Over the last decade the dreadful state of defined benefit pension funding ratios was a slow moving car crash: as rates halved the actuarial valuations of liabilities rose.


But all is saved, rates are up, funding ratios are for many over 100%.


Pension funding position changes





Source: Milliman 2024


So why aren’t sponsors of pension funds signing record breaking contracts for pension risk transfer (or bulk annuities in the UK)?


Assets. There aren’t enough assets of a long duration.


Why does this matter?


The US institutional investor is obsessed with rates and spreads. They don’t factor in inflation at all - which is the primary reason the investment side of pension investing has struggled to match the liabilities - they aren’t being matched.


Miami’s Fountainbleu resort recently hosted ABS East - a massive circus of fund managers, asset originators and ‘asset allocators’ - people that work to invest the money of pension funds and insurance balance sheets.


Rates had recently gone up and so asset origination was massively done - who is going to refinance at a higher rate? The answer is not a lot of people.


But this wasn’t the real problem in the room. Everything on offer was short duration: mostly 1-3 year, some 5-7 year.


If a pension funds’ liabilities are 15+ years, then these assets pose a systemic asset-liability matching risk.

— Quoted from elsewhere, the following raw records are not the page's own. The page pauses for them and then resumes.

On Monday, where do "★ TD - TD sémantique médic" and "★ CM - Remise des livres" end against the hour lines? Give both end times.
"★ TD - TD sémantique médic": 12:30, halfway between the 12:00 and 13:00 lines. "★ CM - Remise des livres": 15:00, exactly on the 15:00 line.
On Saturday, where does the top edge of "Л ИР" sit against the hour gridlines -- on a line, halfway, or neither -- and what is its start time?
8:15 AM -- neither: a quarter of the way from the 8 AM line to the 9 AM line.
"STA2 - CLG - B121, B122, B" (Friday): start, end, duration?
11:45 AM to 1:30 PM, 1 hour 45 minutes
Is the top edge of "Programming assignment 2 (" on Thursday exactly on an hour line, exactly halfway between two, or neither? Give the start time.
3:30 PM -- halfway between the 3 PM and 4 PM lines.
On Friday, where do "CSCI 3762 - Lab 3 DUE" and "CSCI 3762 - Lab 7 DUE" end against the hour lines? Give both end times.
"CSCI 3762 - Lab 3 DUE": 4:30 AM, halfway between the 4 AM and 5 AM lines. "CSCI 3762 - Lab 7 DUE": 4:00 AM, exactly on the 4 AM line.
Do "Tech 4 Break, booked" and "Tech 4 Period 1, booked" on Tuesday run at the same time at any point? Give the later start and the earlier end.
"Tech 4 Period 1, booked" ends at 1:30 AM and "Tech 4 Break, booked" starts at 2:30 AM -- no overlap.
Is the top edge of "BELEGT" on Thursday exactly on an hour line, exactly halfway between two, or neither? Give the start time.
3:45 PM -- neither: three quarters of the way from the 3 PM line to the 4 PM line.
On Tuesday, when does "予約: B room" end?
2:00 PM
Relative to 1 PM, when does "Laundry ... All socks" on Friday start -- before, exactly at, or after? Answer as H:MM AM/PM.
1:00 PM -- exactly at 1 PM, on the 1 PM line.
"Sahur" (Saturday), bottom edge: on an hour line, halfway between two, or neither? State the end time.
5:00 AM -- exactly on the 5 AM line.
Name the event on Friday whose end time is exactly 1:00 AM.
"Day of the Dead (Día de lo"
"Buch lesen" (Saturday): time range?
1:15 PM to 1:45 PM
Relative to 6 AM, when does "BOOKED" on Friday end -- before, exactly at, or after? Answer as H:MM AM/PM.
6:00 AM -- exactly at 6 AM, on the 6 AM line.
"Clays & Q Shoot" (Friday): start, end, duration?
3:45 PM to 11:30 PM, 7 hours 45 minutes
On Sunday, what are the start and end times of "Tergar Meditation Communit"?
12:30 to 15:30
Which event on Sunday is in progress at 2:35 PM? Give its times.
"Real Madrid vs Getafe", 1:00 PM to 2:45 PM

For the Pension Risk Transfer business to take on these liabilities (and not lose money) there needs to be assets to originate that match these long liabilities.


So what happens is a lot of large PRT businesses compete for the few pension funds with short-dated liabilities, because those are the assets they can originate.


The majority of pension fund sponsors - seeking pension risk transfer - receive a price that just doesn’t seem economical. It’ll cost them too much, because the insurer taking on the risk can’t attractively price longer dated liabilities, because they cannot source long-duration assets.


The likes of Brookfield do this very well - with a strong track record of super long duration asset origination. Macquarie, which has a strong global footprint, is well placed to offer asset origination at longer durations to a large and growing number of Pension Risk Transfer businesses.


And of course, this is why Graceful has been pushing on an open door with its Home Pension range of products - allowing institutional investors to create an ideal biometric hedge between Graceful’s Home Pension customers and the age of pension fund members/insurance policy holders.


This ideal longevity hedge comes with the natural characteristics of single family residential: a great long-term inflation hedge and inflation-linked income. 


But the Graceful advantage is these homes are occupied by older Americans who love their homes and intend on living there for the rest of their lives - delivering zero vacancy risk and the ability to invest in homes in prime areas across the US (vs the $200k-$300k lower value homes bought by traditional Single Family Rental investors).


There’s $11 trillion of home wealth owned by people over the age of 62 in the US - the vast majority who would like to age in place and meaningfully supplement their retirement income.